With more Emmys and Golden Globes than most people have silverware, Katherine hits out within a male-dominated field. Her issue? The show sucks. Seeking help, chief writer Brad hires Molly for diversity, played by Mindy Kaling who also writes the film.
Thompson does a tremendous turn in deflecting away from Meryl Streep’s Miranda Priestly of Devil Wears Prada fame. Her portrayal of Newbury is in essence far closer to that of David Letterman’s later years hosting. Her tongue is scathing, her emotions quite raw when a vulnerability is right for the occasion. Without question, the films steadfast assets are Thompson and Kaling, who elevate an otherwise decent flick into an earnest comedy which has a weighty degree of commentary.
As a diversity hire, Molly faces three key hurdles: she’s not white, has zero experience and she hasn’t got a dick.
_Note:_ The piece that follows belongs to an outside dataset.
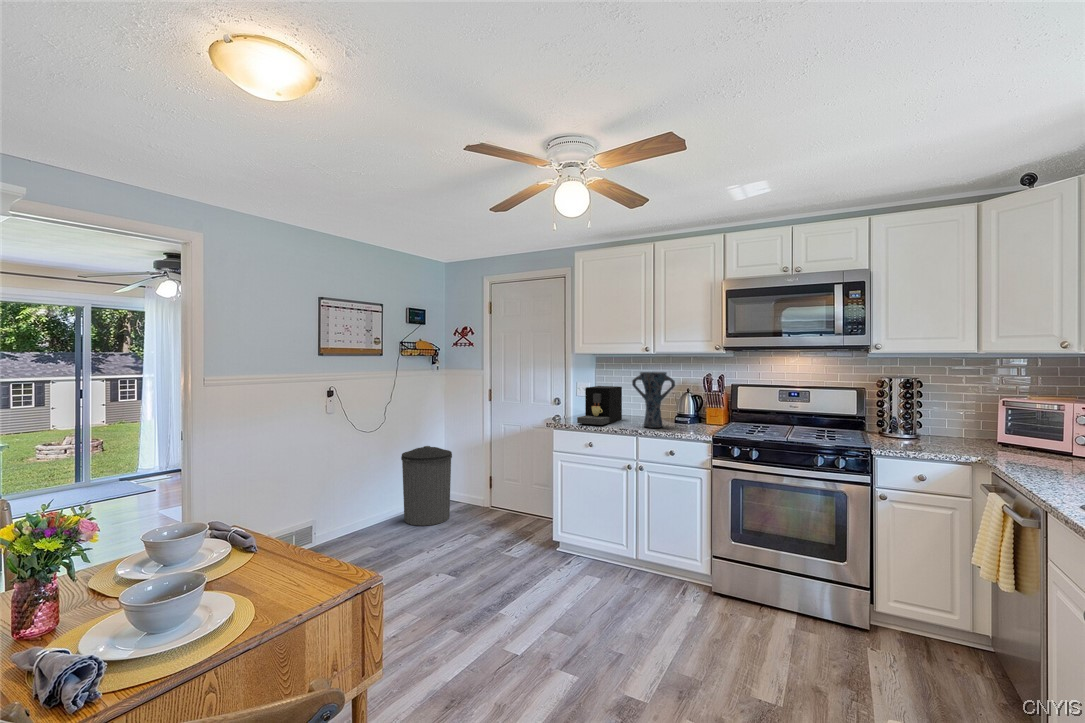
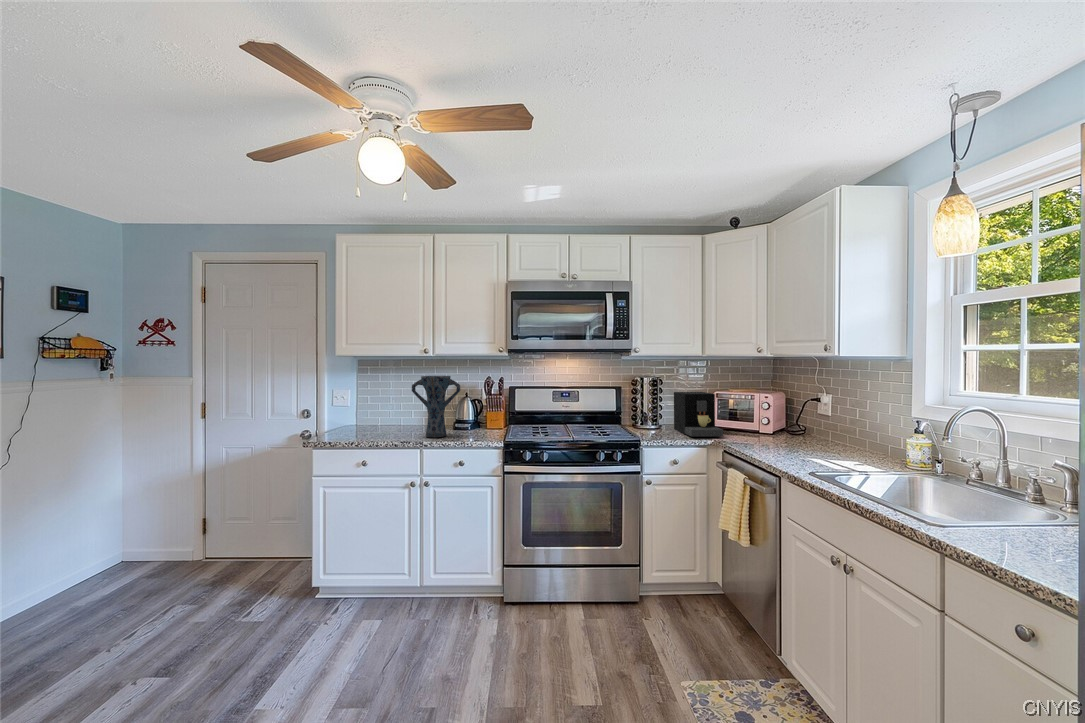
coffee maker: present [577,386,622,425] -> present [674,392,723,437]
trash can: present [401,446,452,526] -> none [43,490,140,613]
We avoid drudging into the tropes of an old genre. Kaling’s writing, no doubt relating to her time on The Office as the only female writer in its infancy, takes a concept and elevates it into a respectable, and thankfully humorous premise. Molly is the reverse of Katherine: highly strung, anxious and emotionally super-charged.
Behind the laughs, Late Night looks into what a female anchor can draw attention to, which her male colleagues couldn’t. When it seems to be heading into a predictable route, a few sharp turns take us away. Drenching itself into the discourses of ethnic hiring and slut-shaming, Kaling doesn’t go for the climax we would expect. In a well thought out manoeuver, they choose a realistic end in favour of an accessible ‘moral win’.
You can’t shake off a hunch that two incarnations of the film were in production. Kalin’s, and the other which was for trailer shots and to keep the studio content. Where Late Night wants to, it can draw blood with a smirk. In the next scene, however, it can slip back into areas which feel watered-down. Kalin sets them up, Thompson strikes the performance out there, but little resonates from the rest of the film.
With much construction on character, the cinematography is not a focus. Moments do come, when lighting is toyed with to heighten emotional states, particularly in the ‘reveal’ and the suffering which follows. It leads to the framing of a tender moment between Thompson and her husband, played by John Lithgow, who, as you would expect, is utterly adorable. It’s a scene which serves as evidence that there’s a solid, emotional film hiding beneath the sniggering and smirks.
Late Night requires a touch re-working (ironically) at the writer’s table. There are a few awkward one-liners, which feel like pulled punches. The duo of Kaling and Thompson are the force of this movie. Together, they spark, bouncing from each other, accentuating the talents of the other. It’s a partnership which we would eagerly watch again, the two showing without much effort that they can bring the fight to the old boys of comedy.